*PAGE EXCERPT*.
"""

In support of the strategic cooperation hypothesis, we found that the restart effect was significantly larger in the Classic Replay treatment than in the Blind Replay treatment (LMM: t = 3.2, df = 80.0, P = 0.002, Table 1 and Figs. 2 and 3). In fact, a significant restart effect only occurred in the Classic Replay treatment and not in the Blind Replay treatment (Fig. 2 and SI Appendix, Fig. S1). Specifically, mean group contributions in the Classic Replay treatment significantly increased for the restart by 17 percentage points from 25 to 42% (Linear mixed model (LMM) on group means, LMM: Estimated increase ±SE = 17.2 ± 3.36%, t = 5.1, df = 80.0, P < 0.001, Table 1). By contrast, in the Blind Replay treatment, mean contributions only increased from 18 to 20% (4.0 MU), a non-significant increase of just 2 percentage points (LMM: Estimated increase ±SE = 2.0 ± 3.36%, t = 0.6, df = 80.0, P = 0.553]. Significantly more individuals increased their contribution for the restart in the Classic Replay treatment than in the Blind Replay treatment (57.5% versus 32.5%; 46/80 versus 26/80, Fisher’s Exact Test: P = 0.002, Fig. 3).

Table 1.

Restart effects

Fixed effect	Estimate ± SE	Df	t-value	P-value
Intercept (Classic Replay)	25.3 ± 4.07	111.6	6.2	<0.001
Blind Replay	-7.1 ± 5.75	111.6	-1.2	0.218
Computer Replay	-7.5 ± 5.75	111.6	-1.3	0.195
Computer Rewind	-4.3 ± 5.75	111.6	-0.7	0.461
Restart (Classic Replay)	17.2 ± 3.36	80.0	5.1	<0.001
Restart*Blind Replay	-15.2 ± 4.75	80.0	-3.2	0.002
Restart*Computer Replay	-2.8 ± 4.75	80.0	-0.6	0.556
Restart*Computer Rewind	-19.5 ± 4.75	80.0	-4.1	<0.001

LMM on mean group contributions in the end of the first game and the start of the restarted game (reference treatment has been set to Classic Replay, values converted from MU to percentage contributions, N = 20 groups per treatment, model controls for group as a random effect).

Fig. 2.

Restart effects. Data show the mean contributions for the first game for all groups (N = 80 groups, grey circles); or for when individuals simply replayed the same game according to their randomly assigned restart treatment (Fig. 1). Dashed vertical lines show 95% confidence intervals based on group mean contributions. N = 20 groups for each restart treatment.

Fig. 3.

"""

(Absolute pixel coordinate data)
"""

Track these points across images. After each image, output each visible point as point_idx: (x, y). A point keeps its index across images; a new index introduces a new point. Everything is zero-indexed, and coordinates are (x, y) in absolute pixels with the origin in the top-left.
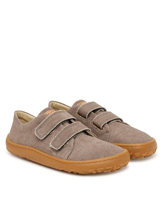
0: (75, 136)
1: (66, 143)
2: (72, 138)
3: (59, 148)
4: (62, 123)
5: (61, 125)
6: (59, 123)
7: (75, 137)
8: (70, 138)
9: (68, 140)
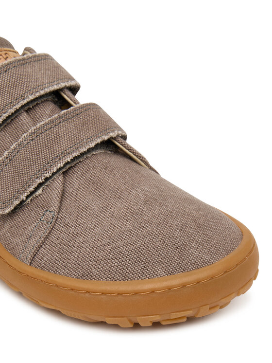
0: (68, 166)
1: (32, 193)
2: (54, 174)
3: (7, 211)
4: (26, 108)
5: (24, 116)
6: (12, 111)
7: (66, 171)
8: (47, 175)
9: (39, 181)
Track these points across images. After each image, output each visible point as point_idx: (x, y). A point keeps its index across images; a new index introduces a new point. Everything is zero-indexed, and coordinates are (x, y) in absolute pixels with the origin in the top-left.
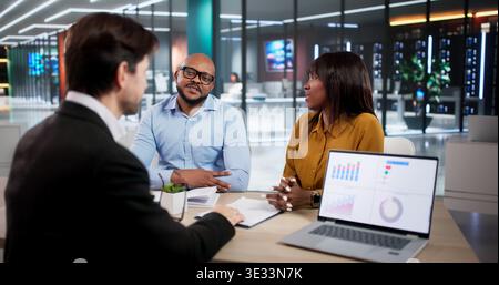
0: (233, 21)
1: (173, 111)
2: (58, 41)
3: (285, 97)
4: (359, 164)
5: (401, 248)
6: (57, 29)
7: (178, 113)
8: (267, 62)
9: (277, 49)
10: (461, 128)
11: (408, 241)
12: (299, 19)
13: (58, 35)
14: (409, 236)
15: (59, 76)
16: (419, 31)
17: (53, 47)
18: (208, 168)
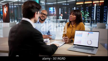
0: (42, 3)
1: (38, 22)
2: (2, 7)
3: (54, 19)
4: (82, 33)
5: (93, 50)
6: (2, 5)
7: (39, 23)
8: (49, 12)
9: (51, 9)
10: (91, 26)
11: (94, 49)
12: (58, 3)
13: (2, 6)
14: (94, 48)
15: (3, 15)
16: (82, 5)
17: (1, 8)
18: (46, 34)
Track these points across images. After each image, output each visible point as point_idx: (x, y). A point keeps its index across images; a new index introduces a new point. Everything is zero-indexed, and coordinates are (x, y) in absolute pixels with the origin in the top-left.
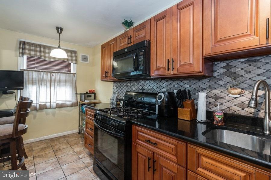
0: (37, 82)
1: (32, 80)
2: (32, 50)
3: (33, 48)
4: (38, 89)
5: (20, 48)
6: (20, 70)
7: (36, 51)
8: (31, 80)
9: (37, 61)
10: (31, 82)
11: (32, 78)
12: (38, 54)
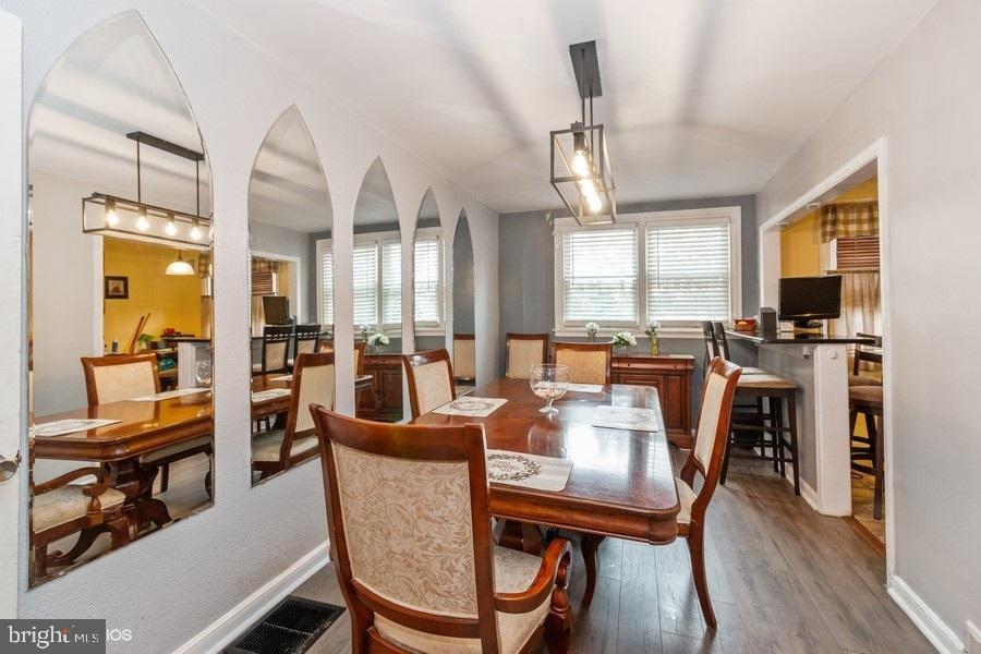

"""

*REQUIREMENT A*. In the restart-effects excerpt, what share of individuals raised their contribution for the restart in the Classic Replay treatment?
*REQUIREMENT B*. Carry on the restart-effects excerpt from its last line.

*RESPONSE AREA A*. 57.5%, or 46 of 80 individuals.

*RESPONSE AREA B*.
Individual restarts. Individual contributions in round 9 of the first game (“End1”) and the first round of the second game (“Restart”). Unique individuals are connected by straight colored lines. Overall means in grey circles with 95% confidence intervals are connected by thick black lines.

Further supporting the strategic cooperation hypothesis, we found that contributions gradually declined toward the end of the game in the Classic Replay treatment but not in the Blind Replay treatment (Fig. 2; LMM controlling for group: Classic Replay estimated decline ±SE = 2.8 ± 0.42 percentage points per round, df = 80.0, t = −6.6, P < 0.001; Blind Replay estimated decline ±SE = −0.6 ± 0.42, df = 80.0, t = −1.4, P = 0.170, Table 2). By the end of the experiment, when there was no longer the possibility of strategically investing in the future cooperation of groupmates, contributions had converged to approximately the same level of around 15–18% (Welch two sample t test on group mean contributions in final round: t = 0.6, df = 36.7, P = 0.561, estimated samples = 3.7 MU and 3.0 MU, 95% CI of difference = [−1.59, 2.89], Fig. 2).

Table 2.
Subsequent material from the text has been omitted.